It works on occasion though – Baby It’s Cold Outside is lovely, with the traditional gender roles of the song swapped around, while Deschanel pours just the right amount of lovelorn longing into Elvis Presley’s Blue Christmas. Ultimately though, this is an album that may sound nice enough in mid-December, but plays it far too safe to generate any long-term interest.

If She & Him play it too safe though, Smith & Burrows have released a Christmas album that sounds like it’s been recorded on Planet Bizarro. Tom Smith of Editors and Andy Burrows, late of Razorlight, have teamed up for an album of hymns, Christmas standards, original songs and cover versions of tracks by Black, Yazoo and The Longpigs.

It’s frankly all over the place, and makes for a strange listen. While the covers are an interesting experiment, they’re hardly ‘Christmassy’, while the original songs are a very mixed bag. Burrows’ voice is a deadringer for Elliott Smith (especially on the lilting As The Snowflakes Fall), but the portentous ballad that is When The Thames Freezes is ruined by some dreadful lyrics (“God damn this Government…will they ever tell me where the money went?” intones Smith at one point).

Only on This Ain’t New Jersey, a lovely Springsteen homage that you can actually imagine listening to after 25 December, does Smith & Burrows really work. It will, in all probability, be a lot better than the next Razorlight record though.

On the singles front (does anyone still call them singles?), theres plenty of alternatives to the upcoming version of Damien Rice‘s Cannonball that the X Factor winner will reportedly be releasing. The Killers continue their tradition of recording a Christmas song with The Cowboys Christmas Ball, Lady Gaga is covering the old staple White Christmas, while the former Black Box Recorder vocalist Sarah Nixey contributes her very own Nixey’s Merry Christmas and half of Lemon Jelly, Fred Deakin, unveils a new/temporary stage name – Frank Eddie – and remixes East 17‘s Stay Another Day for reasons quite beyond our ken.

Yet if, for you, Christmas is all about the cheese, the novelty and the increasingly desperate celebrities, then theres more than enough choice here too. The semi-official anti X Factor choice this year seems to be The Wombles, who are attempting to bring the fun back into Christmas with their song Wombling Merry Christmas. From TV stars of yesterday to, erm, stars of the present, the cast of the inexplicably popular The Only Way Is Essex have recorded their very own version of the Wham! classic Last Christmas, while The Wurzels have cracked open the festive cider and released their very own seasonal single, Sleigh Ride.

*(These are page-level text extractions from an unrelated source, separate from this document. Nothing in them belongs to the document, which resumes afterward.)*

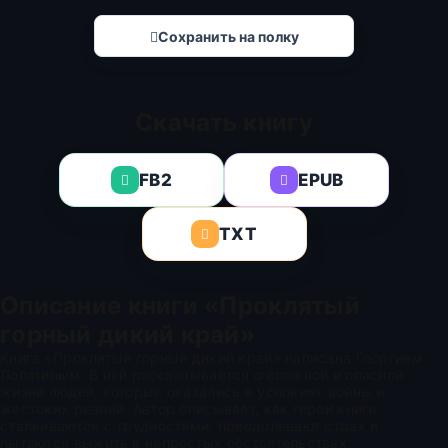
Сохранить на полку
Скачать книгу
FB2
EPUB
TXT
Описание книги «Проклятый
горный дикий край»
Книга «Проклятый горный дикий край» написана Георгием
Лопатиным. В ней рассказывается о сложной и опасной
жизни людей, которые оказались в условиях войны и
жестоких реалий. Автор описывает, как герои книги
сталкиваются с трудностями, преодолевают страх и
пытаются выжить в непростых обстоятельствах.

Or, of course, you could choose to create your own Christmas playlist featuring some of your own personal favourites (our choices: Fairytale Of New York by The Pogues and Kirsty MacColl, of course; Slow Club‘s Christmas TV; Darlene Loves Christmas (Baby Please Come Home); Get Behind Me Santa by Sufjan Stevens; and Christmas Wrapping by The Waitresses). Whatever your musical poison at this time of year, we at musicOMH wish you a very happy Christmas.